美学講義
  --現代芸術論--

担 当 者 単 位 配当年次 開講期間 曜 日 時 限
松井 勝正 講師 4 2~4 通年 3

現代芸術(特に美術)を3つのテーマに従ってまずは概観する。第1は自然との関わり(自然との乖離、自然との親近性、自然の再生)、第2は芸術家のあり方(自己の記録、自己超越、自己の抹消、自己犠牲、自己の神聖化)、第3は複数のアイデンティティをもつ自我の問題(アフリカ系アメリカ男性、日系アメリカ女性、etc.)。その上で、更に、製作過程、メディア、製作目的といった様々な観点から、多様な現代芸術の動向を読み解いていく。近年に注目されるようになった社会活動としてのアート・プロジェクト(越後妻有、灰塚、田川、福岡、秋葉原、横浜etc.)についても論じる。また開催中の展覧会や催事・公演についても随時検討を加える。

授業概要の紹介
自然との乖離:ローリー・シモンズ
自然との親近性:ヴォルフガング・ライブ
自然を元に戻す:メル・チン
自己の記録:河原温
自己の超越:マリーナ・アブラモヴィッチ
自己の抹消:ソフィ・カル
自己犠牲:ギルバート&ジョージ
自己の神聖化:オーラン
10 アフリカ系アメリカ男性:ディヴィド・ヘモンズ
11 日系アメリカ女性:トミエ・アライ
12 ラテンアメリカ系ホモセクシュアル男性:フェリクス・ゴンザレス=トレス
13 白人異性愛男性:ディヴィド・サーレ
14 メキシコ系アメリカ女性:アマリア・メサ=ベインズ
15 越後妻有アート・トリエンナーレ
16 横浜トリエンナーレ
17 灰塚アート・プロジェクト:岡崎乾二郎
18 柿の木プロジェクト:宮島達男
19 田川コールマイン・プロジェクト:川俣正
20 目黒川プロジェクト:日比野克彦
21 アート・ママ・プロジェクト:折元立身
22 現代建築の諸問題1
23 現代建築の諸問題2
24 現代建築の諸問題3
25 現代建築の諸問題4
26 展覧会の現在1
27 展覧会の現在2
28 展覧会の現在3
現代芸術論は進行中の現象を対象とするので、随時、様々なジャンルの展覧会や催事・公演の紹介を行う。従って授業計画が厳密に守られるわけではない。おおよそのテーマの提示として考えてもらいたい。

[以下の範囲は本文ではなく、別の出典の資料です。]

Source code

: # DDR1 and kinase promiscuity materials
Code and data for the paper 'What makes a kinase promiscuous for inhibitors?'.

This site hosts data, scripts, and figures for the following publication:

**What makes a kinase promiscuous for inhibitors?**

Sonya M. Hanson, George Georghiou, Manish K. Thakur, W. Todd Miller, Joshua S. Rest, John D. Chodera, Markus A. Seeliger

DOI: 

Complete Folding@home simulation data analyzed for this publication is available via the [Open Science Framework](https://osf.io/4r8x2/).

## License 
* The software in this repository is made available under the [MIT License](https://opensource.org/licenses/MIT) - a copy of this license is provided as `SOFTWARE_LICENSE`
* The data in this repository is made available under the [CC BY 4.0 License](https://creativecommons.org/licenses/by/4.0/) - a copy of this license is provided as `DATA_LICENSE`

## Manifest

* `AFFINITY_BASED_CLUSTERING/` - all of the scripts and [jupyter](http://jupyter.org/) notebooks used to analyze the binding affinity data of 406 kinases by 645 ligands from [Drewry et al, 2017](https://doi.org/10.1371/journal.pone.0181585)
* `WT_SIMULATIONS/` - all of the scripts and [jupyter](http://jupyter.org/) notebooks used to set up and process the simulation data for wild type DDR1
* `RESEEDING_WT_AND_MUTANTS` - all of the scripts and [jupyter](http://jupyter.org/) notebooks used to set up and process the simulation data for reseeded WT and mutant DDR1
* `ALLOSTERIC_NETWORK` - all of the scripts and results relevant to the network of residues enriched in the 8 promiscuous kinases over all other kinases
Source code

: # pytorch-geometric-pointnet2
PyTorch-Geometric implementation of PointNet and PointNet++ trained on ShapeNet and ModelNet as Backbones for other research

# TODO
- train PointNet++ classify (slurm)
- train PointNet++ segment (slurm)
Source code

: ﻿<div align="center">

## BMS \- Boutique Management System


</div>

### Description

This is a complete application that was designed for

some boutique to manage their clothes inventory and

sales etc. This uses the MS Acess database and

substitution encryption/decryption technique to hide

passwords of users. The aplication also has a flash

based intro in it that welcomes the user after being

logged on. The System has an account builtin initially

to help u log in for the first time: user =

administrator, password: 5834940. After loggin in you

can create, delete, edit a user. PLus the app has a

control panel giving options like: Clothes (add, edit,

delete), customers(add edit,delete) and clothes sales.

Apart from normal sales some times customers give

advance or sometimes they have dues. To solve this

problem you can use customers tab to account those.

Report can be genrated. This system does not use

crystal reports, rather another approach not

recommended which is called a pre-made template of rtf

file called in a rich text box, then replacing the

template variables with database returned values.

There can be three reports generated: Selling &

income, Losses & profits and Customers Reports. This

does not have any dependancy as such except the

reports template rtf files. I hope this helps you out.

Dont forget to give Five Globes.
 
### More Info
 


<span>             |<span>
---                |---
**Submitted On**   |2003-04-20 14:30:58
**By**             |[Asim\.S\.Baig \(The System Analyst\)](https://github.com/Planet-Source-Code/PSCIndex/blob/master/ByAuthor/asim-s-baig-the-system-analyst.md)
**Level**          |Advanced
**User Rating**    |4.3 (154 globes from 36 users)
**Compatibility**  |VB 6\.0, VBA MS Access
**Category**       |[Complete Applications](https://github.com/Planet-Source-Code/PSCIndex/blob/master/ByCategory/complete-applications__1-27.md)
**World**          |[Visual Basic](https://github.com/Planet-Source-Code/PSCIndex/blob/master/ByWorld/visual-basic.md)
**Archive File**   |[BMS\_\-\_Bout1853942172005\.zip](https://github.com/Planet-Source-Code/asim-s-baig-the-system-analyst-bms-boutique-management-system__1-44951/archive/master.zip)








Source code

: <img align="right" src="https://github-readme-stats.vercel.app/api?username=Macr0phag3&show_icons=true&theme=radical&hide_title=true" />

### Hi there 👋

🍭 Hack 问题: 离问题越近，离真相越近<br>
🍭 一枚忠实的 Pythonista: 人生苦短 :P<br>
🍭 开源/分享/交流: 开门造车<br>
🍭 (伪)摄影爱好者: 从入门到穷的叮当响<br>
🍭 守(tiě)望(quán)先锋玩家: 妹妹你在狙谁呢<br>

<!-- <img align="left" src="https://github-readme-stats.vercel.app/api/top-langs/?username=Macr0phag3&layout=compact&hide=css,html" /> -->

スライドやビデオで現代芸術の様々な作品を見ながら、それにコメントを加える。参加者の学生も毎回コメントを加えたり、作品についてのレポートを提出する。

第1学期(学期末試験)、第2学期(学年末試験)
第1学期・第2学期の試験、随時提出のレポート、出席率(最低で80%以上)の総合で決定

現代芸術論に参加する学生は、幅広く芸術に関心を持ち、種々の展覧会や公演などに自ら出掛けるだけの熱意を持ってもらいたい。フィールドワークがなければ、観念的な理解にとどまってしまう。また具体的な作品やものにこだわる姿勢が重要なので、ボロ市、フリマ、骨董市、リサイクル・ショップなどで、ものを収集する感性と鑑識眼を養う必要がある。そうした熱意のある人に参加してもらいたい。出席を厳密にチェックするので、単位だけを目指す人は来ないで欲しい。またレポートを頻繁に課するので覚悟が必要。